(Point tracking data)
◇ ◇ ◇ ◇ ◇
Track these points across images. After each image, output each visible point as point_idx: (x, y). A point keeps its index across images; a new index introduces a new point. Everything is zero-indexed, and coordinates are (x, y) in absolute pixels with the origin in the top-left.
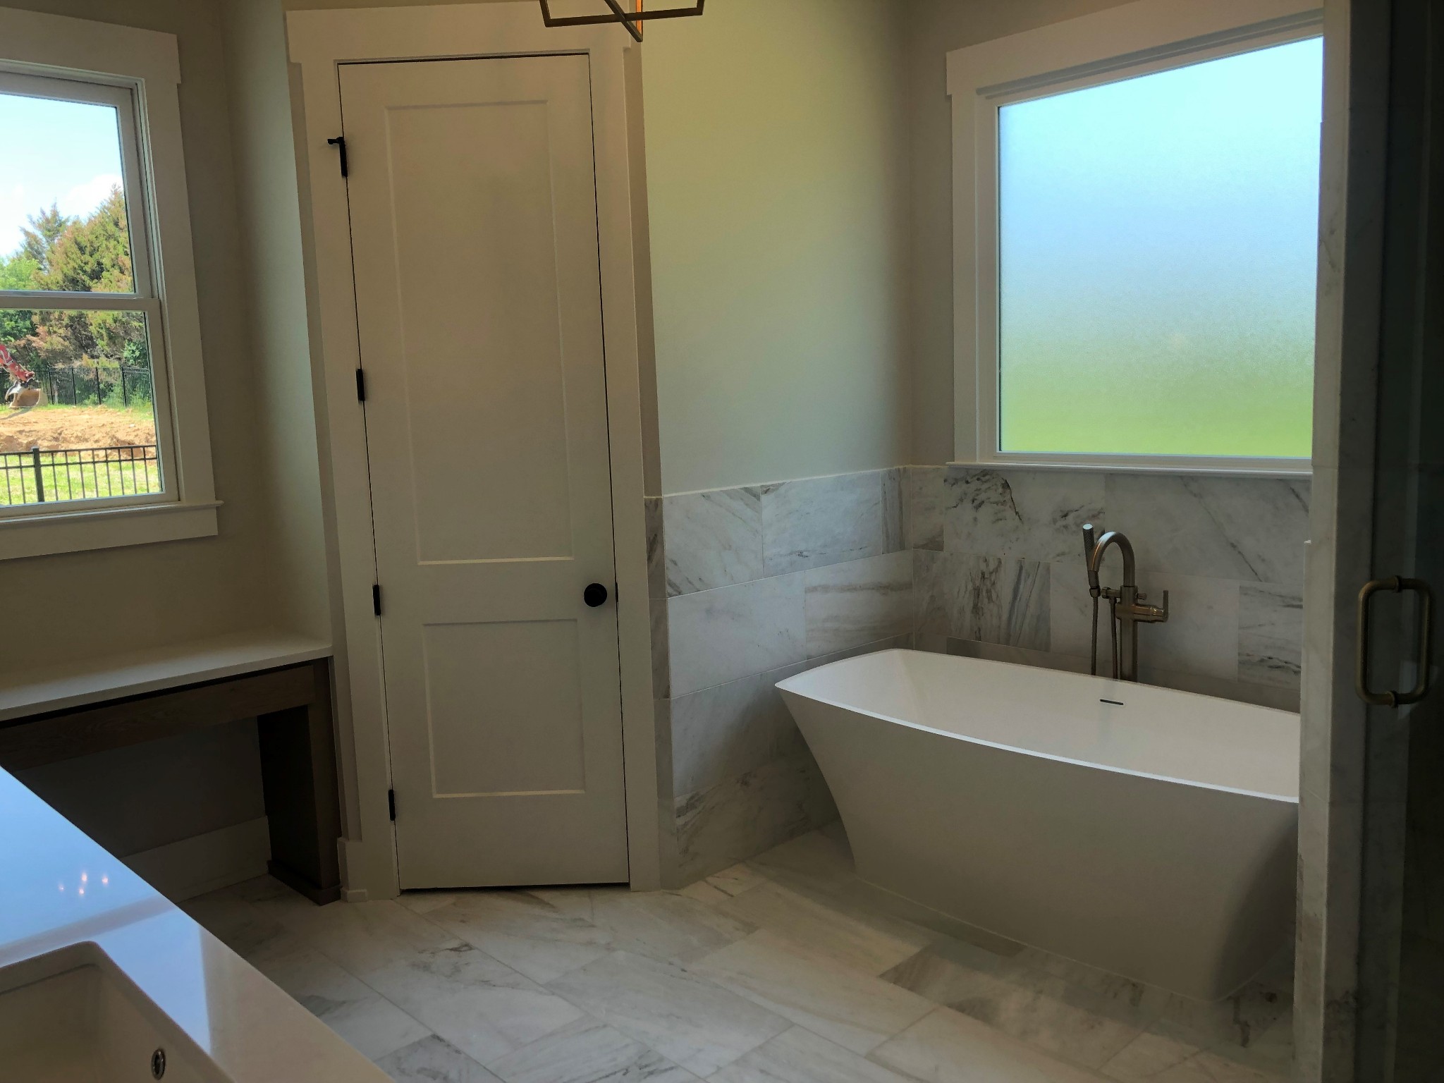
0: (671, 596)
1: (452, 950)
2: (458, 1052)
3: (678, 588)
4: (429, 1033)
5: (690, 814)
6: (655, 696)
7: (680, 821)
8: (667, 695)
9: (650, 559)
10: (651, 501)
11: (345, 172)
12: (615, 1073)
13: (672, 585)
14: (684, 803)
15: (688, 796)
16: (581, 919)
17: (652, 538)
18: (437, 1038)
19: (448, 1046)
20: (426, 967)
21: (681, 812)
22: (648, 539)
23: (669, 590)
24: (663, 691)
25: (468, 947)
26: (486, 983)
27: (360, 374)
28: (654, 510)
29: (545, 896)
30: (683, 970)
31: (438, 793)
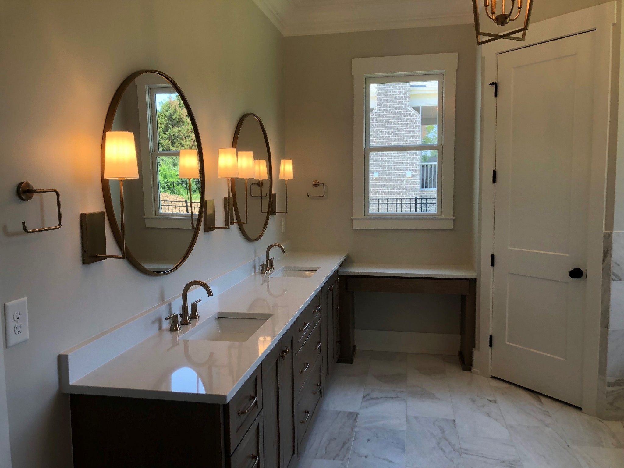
0: (613, 280)
1: (488, 400)
2: (455, 427)
3: (619, 277)
4: (453, 418)
5: (616, 388)
6: (601, 326)
7: (610, 389)
8: (607, 327)
9: (604, 260)
10: (607, 233)
11: (496, 95)
12: (498, 460)
13: (615, 275)
14: (613, 381)
15: (617, 379)
16: (548, 412)
17: (606, 251)
18: (454, 421)
19: (455, 425)
20: (474, 401)
21: (609, 385)
22: (604, 251)
23: (612, 277)
24: (606, 325)
25: (495, 402)
26: (488, 415)
27: (494, 173)
28: (608, 237)
29: (543, 399)
30: (568, 446)
31: (508, 342)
◇ ◇ ◇ ◇ ◇
Please print each entry exactly as given and keep pictures out of it.

| Answer section |
Track these points across images. After each image, output each visible point as point_idx: (x, y). A point keeps its index across images; a new index introduces a new point. Everything is zero-indexed, and coordinates are (x, y) in absolute pixels with the origin in the top-left.
0: (671, 596)
1: (452, 950)
2: (458, 1052)
3: (678, 588)
4: (429, 1033)
5: (690, 814)
6: (655, 696)
7: (680, 821)
8: (667, 695)
9: (650, 559)
10: (651, 501)
11: (345, 172)
12: (615, 1073)
13: (672, 585)
14: (684, 803)
15: (688, 796)
16: (581, 919)
17: (652, 538)
18: (437, 1038)
19: (448, 1046)
20: (426, 967)
21: (681, 812)
22: (648, 539)
23: (669, 590)
24: (663, 691)
25: (468, 947)
26: (486, 983)
27: (360, 374)
28: (654, 510)
29: (545, 896)
30: (683, 970)
31: (438, 793)
0: (613, 280)
1: (488, 400)
2: (455, 427)
3: (619, 277)
4: (453, 418)
5: (616, 388)
6: (601, 326)
7: (610, 389)
8: (607, 327)
9: (604, 260)
10: (607, 233)
11: (496, 95)
12: (498, 460)
13: (615, 275)
14: (613, 381)
15: (617, 379)
16: (548, 412)
17: (606, 251)
18: (454, 421)
19: (455, 425)
20: (474, 401)
21: (609, 385)
22: (604, 251)
23: (612, 277)
24: (606, 325)
25: (495, 402)
26: (488, 415)
27: (494, 173)
28: (608, 237)
29: (543, 399)
30: (568, 446)
31: (508, 342)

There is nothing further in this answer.